Document understanding data
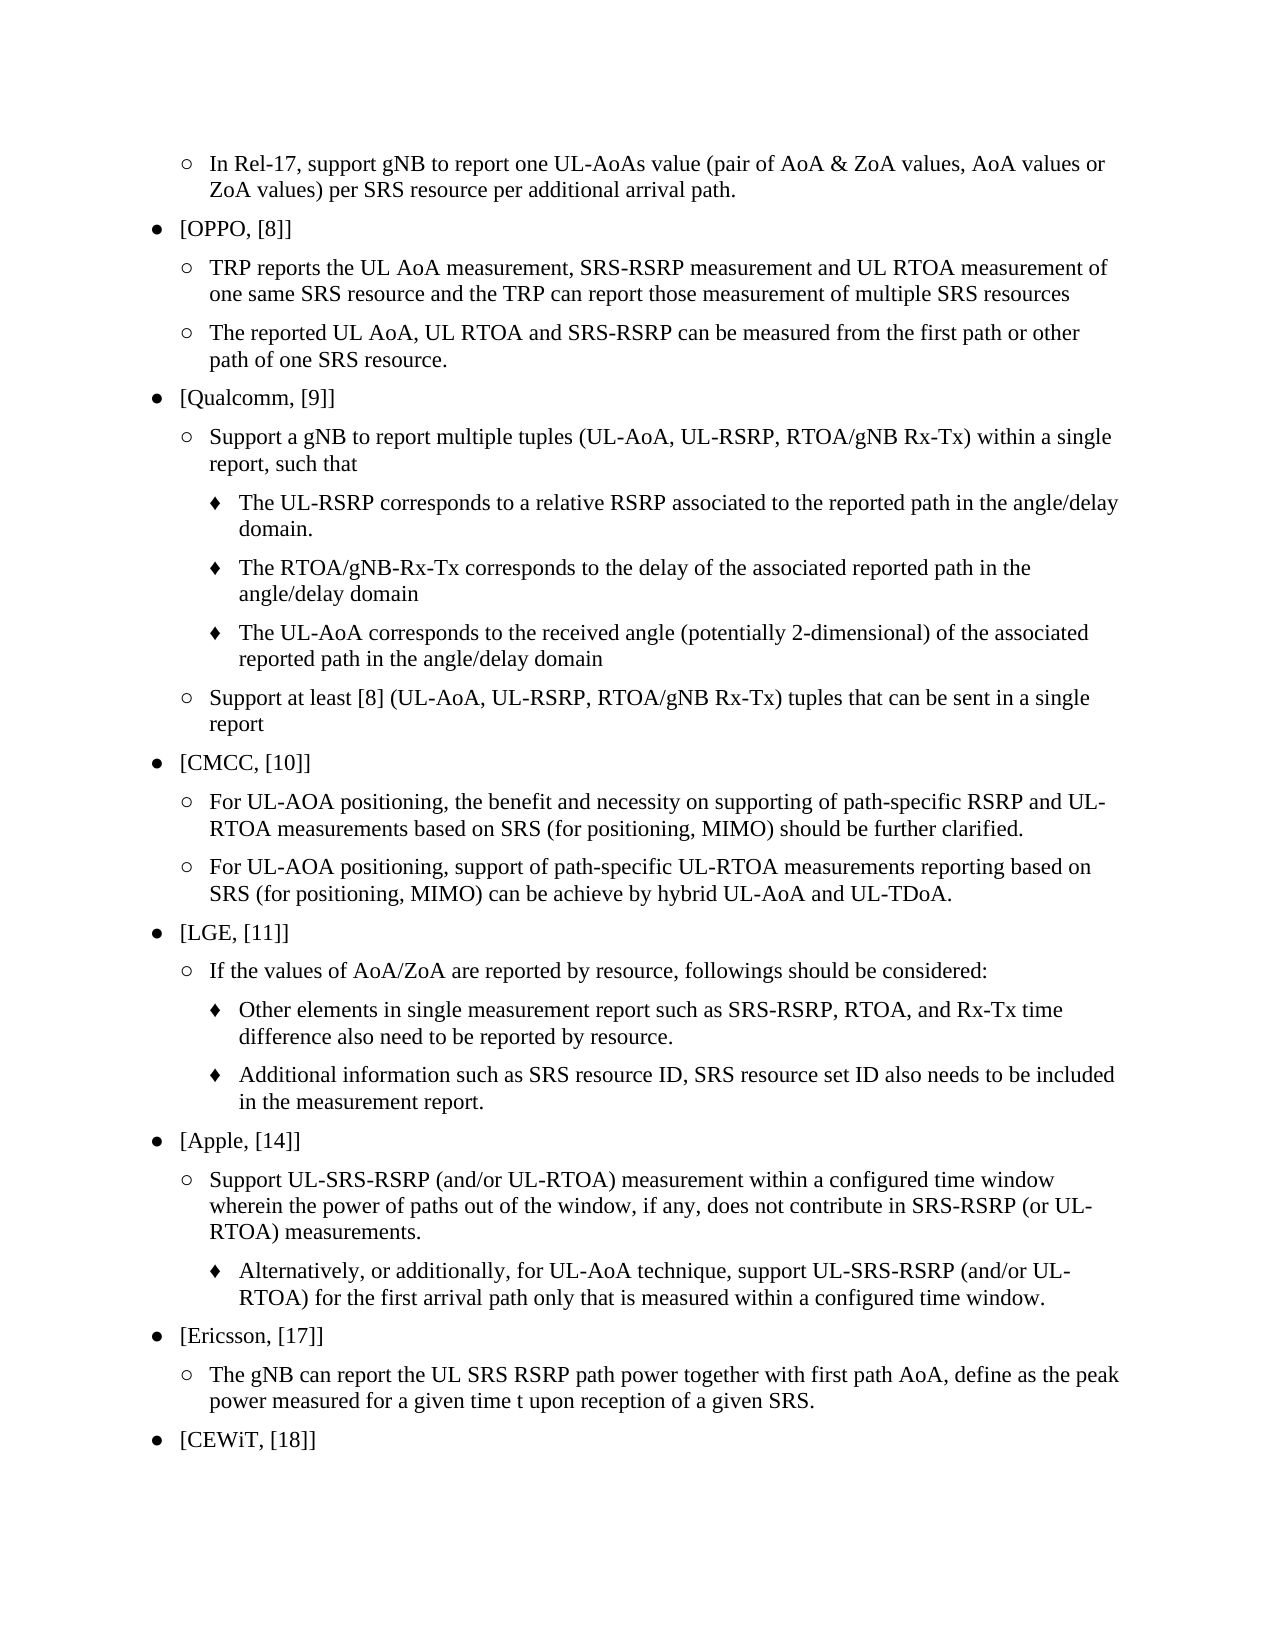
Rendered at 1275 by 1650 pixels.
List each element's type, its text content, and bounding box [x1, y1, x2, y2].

text [CMCC, [10]] [150, 749, 1125, 776]
list Support at least [8] (UL-AoA, UL-RSRP, RTOA/gNB Rx-Tx) tuples that can be sent in a single report [179, 684, 1125, 737]
list Support a gNB to report multiple tuples (UL-AoA, UL-RSRP, RTOA/gNB Rx-Tx) within a single report, such that [179, 423, 1125, 476]
list Alternatively, or additionally, for UL-AoA technique, support UL-SRS-RSRP (and/or UL-RTOA) for the first arrival path only that is measured within a configured time window. [209, 1257, 1125, 1310]
list If the values of AoA/ZoA are reported by resource, followings should be considered: [179, 957, 1125, 984]
list The RTOA/gNB-Rx-Tx corresponds to the delay of the associated reported path in the angle/delay domain [209, 554, 1125, 606]
text [LGE, [11]] [150, 919, 1125, 945]
text [Apple, [14]] [150, 1127, 1125, 1153]
list TRP reports the UL AoA measurement, SRS-RSRP measurement and UL RTOA measurement of one same SRS resource and the TRP can report those measurement of multiple SRS resources [179, 254, 1125, 307]
list For UL-AOA positioning, support of path-specific UL-RTOA measurements reporting based on SRS (for positioning, MIMO) can be achieve by hybrid UL-AoA and UL-TDoA. [179, 853, 1125, 906]
list The reported UL AoA, UL RTOA and SRS-RSRP can be measured from the first path or other path of one SRS resource. [179, 319, 1125, 372]
text [Qualcomm, [9]] [150, 384, 1125, 411]
text [OPPO, [8]] [150, 215, 1125, 242]
list The gNB can report the UL SRS RSRP path power together with first path AoA, define as the peak power measured for a given time t upon reception of a given SRS. [179, 1361, 1125, 1414]
text [CEWiT, [18]] [150, 1426, 1125, 1453]
list Additional information such as SRS resource ID, SRS resource set ID also needs to be included in the measurement report. [209, 1062, 1125, 1114]
list Other elements in single measurement report such as SRS-RSRP, RTOA, and Rx-Tx time difference also need to be reported by resource. [209, 996, 1125, 1049]
list In Rel-17, support gNB to report one UL-AoAs value (pair of AoA & ZoA values, AoA values or ZoA values) per SRS resource per additional arrival path. [179, 150, 1125, 203]
list Support UL-SRS-RSRP (and/or UL-RTOA) measurement within a configured time window wherein the power of paths out of the window, if any, does not contribute in SRS-RSRP (or UL-RTOA) measurements. [179, 1166, 1125, 1245]
list The UL-RSRP corresponds to a relative RSRP associated to the reported path in the angle/delay domain. [209, 488, 1125, 541]
list The UL-AoA corresponds to the received angle (potentially 2-dimensional) of the associated reported path in the angle/delay domain [209, 619, 1125, 672]
list For UL-AOA positioning, the benefit and necessity on supporting of path-specific RSRP and UL-RTOA measurements based on SRS (for positioning, MIMO) should be further clarified. [179, 788, 1125, 841]
text [Ericsson, [17]] [150, 1322, 1125, 1349]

Task brief
Return every entry above exactly. Pictures stay out.

Solution
Rendered at 1275 by 1650 pixels.
List each element's type, its text content, and bounding box [x1, y1, x2, y2].

text [CMCC, [10]] [150, 749, 1125, 776]
list Support at least [8] (UL-AoA, UL-RSRP, RTOA/gNB Rx-Tx) tuples that can be sent in a single report [179, 684, 1125, 737]
list Support a gNB to report multiple tuples (UL-AoA, UL-RSRP, RTOA/gNB Rx-Tx) within a single report, such that [179, 423, 1125, 476]
list Alternatively, or additionally, for UL-AoA technique, support UL-SRS-RSRP (and/or UL-RTOA) for the first arrival path only that is measured within a configured time window. [209, 1257, 1125, 1310]
list If the values of AoA/ZoA are reported by resource, followings should be considered: [179, 957, 1125, 984]
list The RTOA/gNB-Rx-Tx corresponds to the delay of the associated reported path in the angle/delay domain [209, 554, 1125, 606]
text [LGE, [11]] [150, 919, 1125, 945]
text [Apple, [14]] [150, 1127, 1125, 1153]
list TRP reports the UL AoA measurement, SRS-RSRP measurement and UL RTOA measurement of one same SRS resource and the TRP can report those measurement of multiple SRS resources [179, 254, 1125, 307]
list For UL-AOA positioning, support of path-specific UL-RTOA measurements reporting based on SRS (for positioning, MIMO) can be achieve by hybrid UL-AoA and UL-TDoA. [179, 853, 1125, 906]
list The reported UL AoA, UL RTOA and SRS-RSRP can be measured from the first path or other path of one SRS resource. [179, 319, 1125, 372]
text [Qualcomm, [9]] [150, 384, 1125, 411]
text [OPPO, [8]] [150, 215, 1125, 242]
list The gNB can report the UL SRS RSRP path power together with first path AoA, define as the peak power measured for a given time t upon reception of a given SRS. [179, 1361, 1125, 1414]
text [CEWiT, [18]] [150, 1426, 1125, 1453]
list Additional information such as SRS resource ID, SRS resource set ID also needs to be included in the measurement report. [209, 1062, 1125, 1114]
list Other elements in single measurement report such as SRS-RSRP, RTOA, and Rx-Tx time difference also need to be reported by resource. [209, 996, 1125, 1049]
list In Rel-17, support gNB to report one UL-AoAs value (pair of AoA & ZoA values, AoA values or ZoA values) per SRS resource per additional arrival path. [179, 150, 1125, 203]
list Support UL-SRS-RSRP (and/or UL-RTOA) measurement within a configured time window wherein the power of paths out of the window, if any, does not contribute in SRS-RSRP (or UL-RTOA) measurements. [179, 1166, 1125, 1245]
list The UL-RSRP corresponds to a relative RSRP associated to the reported path in the angle/delay domain. [209, 488, 1125, 541]
list The UL-AoA corresponds to the received angle (potentially 2-dimensional) of the associated reported path in the angle/delay domain [209, 619, 1125, 672]
list For UL-AOA positioning, the benefit and necessity on supporting of path-specific RSRP and UL-RTOA measurements based on SRS (for positioning, MIMO) should be further clarified. [179, 788, 1125, 841]
text [Ericsson, [17]] [150, 1322, 1125, 1349]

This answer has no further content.